Her work tends to focus on the legacies of western colonization, from the rise of homophobia in East Africa to the forced assimilation education of Indigenous children in North America.
Her ongoing project, Signs of Your Identity, is the recipient of the Arnold Newman Prize, a Robert F Kennedy Journalism Award, the FotoEvidence Book Award, the Magnum Foundation's Inge Morath Award, and part of Open Society Foundation's Moving Walls 24. You can find her work in National Geographic Magazine, Smithsonian Magazine, The Wall Street Journal, Mashable, BuzzFeed, TIME, The New York Times, and elsewhere. Daniella is a proud member of the Authority Collective and Diversify Photo, a co-founder of Indigenous Photograph, a co-founder and creative director of We, Women, and a co-author of the Photo Bill of Rights.

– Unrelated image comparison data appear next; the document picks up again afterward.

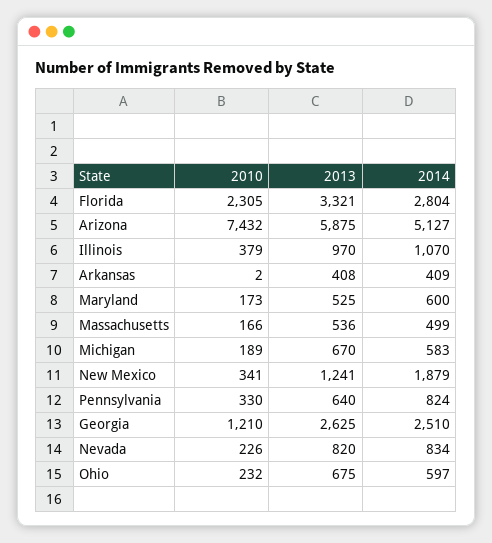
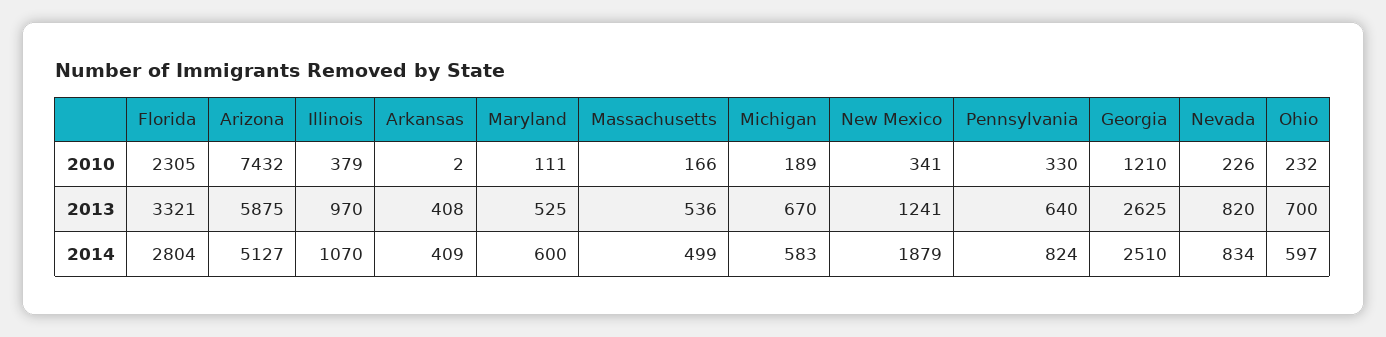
2010, Maryland: 173 -> 111
2013, Ohio: 675 -> 700

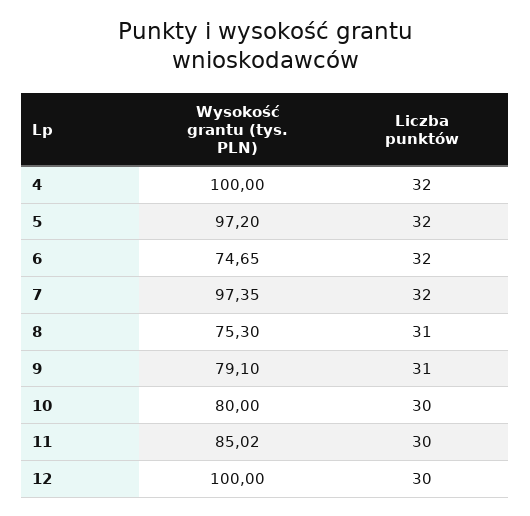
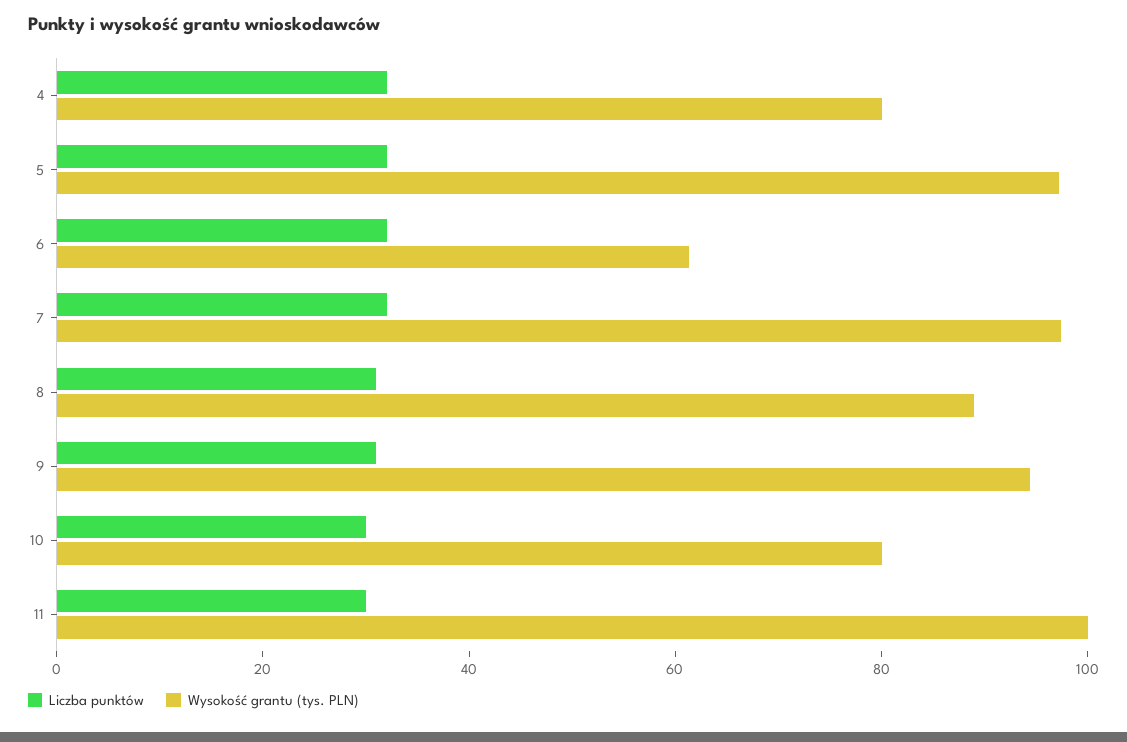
Wysokość grantu (tys. PLN), 4: 100 -> 80
Wysokość grantu (tys. PLN), 6: 74.65 -> 60
Wysokość grantu (tys. PLN), 8: 75.3 -> 90
Wysokość grantu (tys. PLN), 9: 79.1 -> 95
Wysokość grantu (tys. PLN), 11: 85.02 -> 100
Wysokość grantu (tys. PLN), 12: 100 -> none
Liczba punktów, 12: 30 -> none

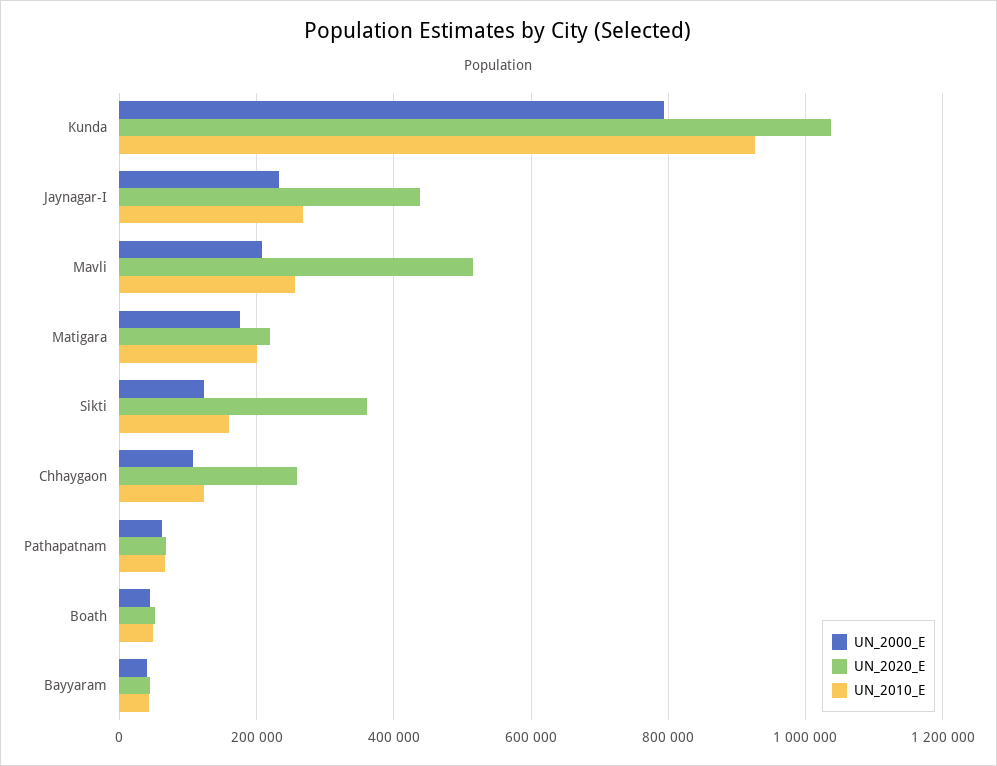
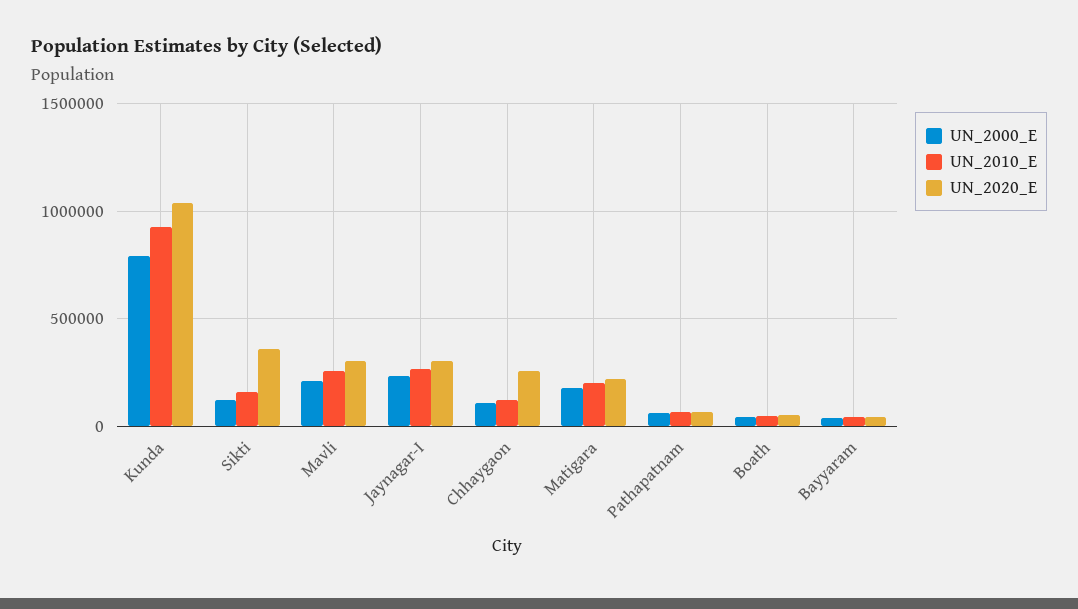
UN_2020_E, Jaynagar-I: 440000 -> 300000
UN_2020_E, Mavli: 520000 -> 300000

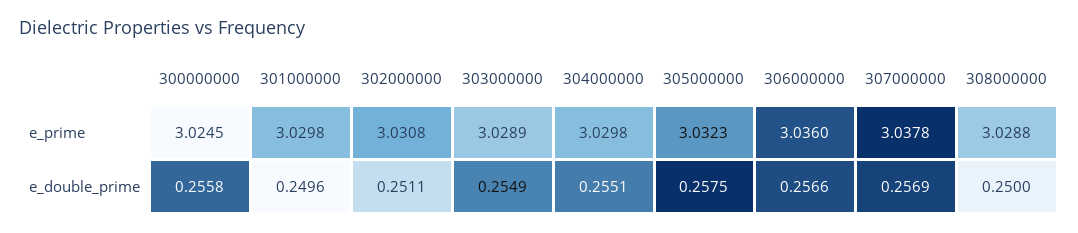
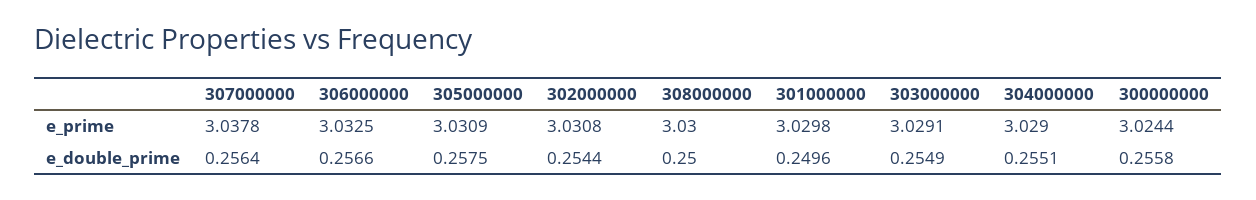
300000000, e_prime: 3.0245 -> 3.0244
303000000, e_prime: 3.0289 -> 3.0291
304000000, e_prime: 3.0298 -> 3.029
305000000, e_prime: 3.0323 -> 3.0309
306000000, e_prime: 3.036 -> 3.0325
308000000, e_prime: 3.0288 -> 3.03
302000000, e_double_prime: 0.2511 -> 0.2544
307000000, e_double_prime: 0.2569 -> 0.2564

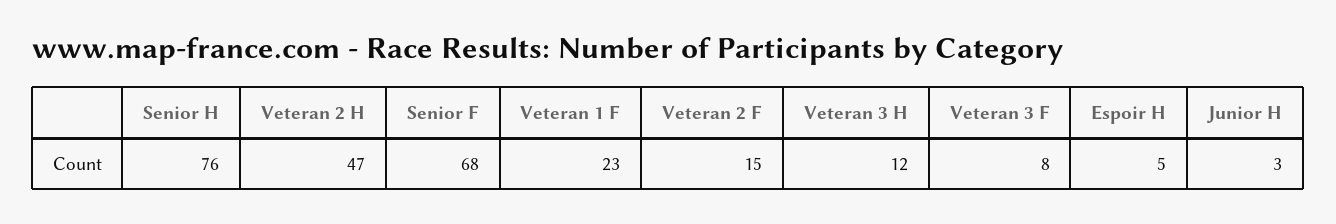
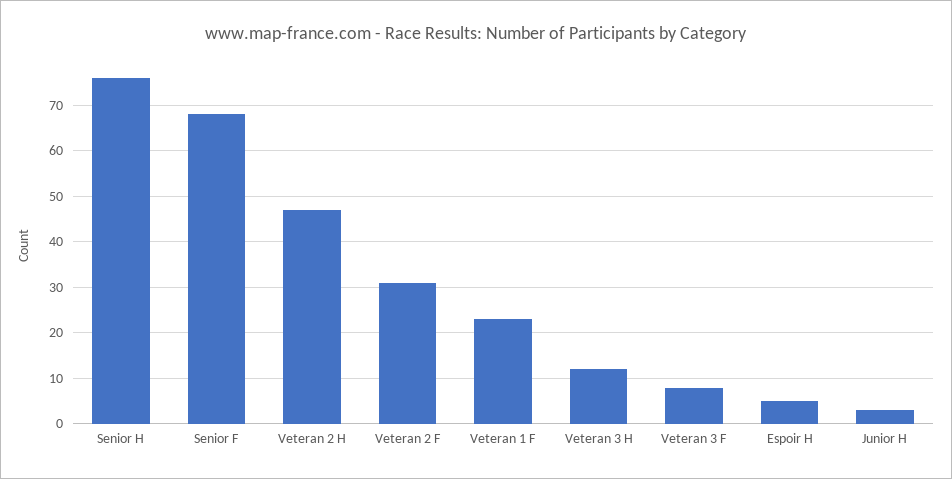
Veteran 2 F: 15 -> 30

Daniella regularly lectures at high schools and universities, and was a visiting professor at Wake Forest University from 2018-2020 and the 2022 T. Anthony Pollner Distinguished Professor at the University of Montana. She is a member of the board of trustees of the W. Eugene Smith Memorial Fund, the board of directors of the ACOS Alliance, and the board of governors of the Overseas Press Club. She graduated from Columbia University with a degree in architecture in 2009.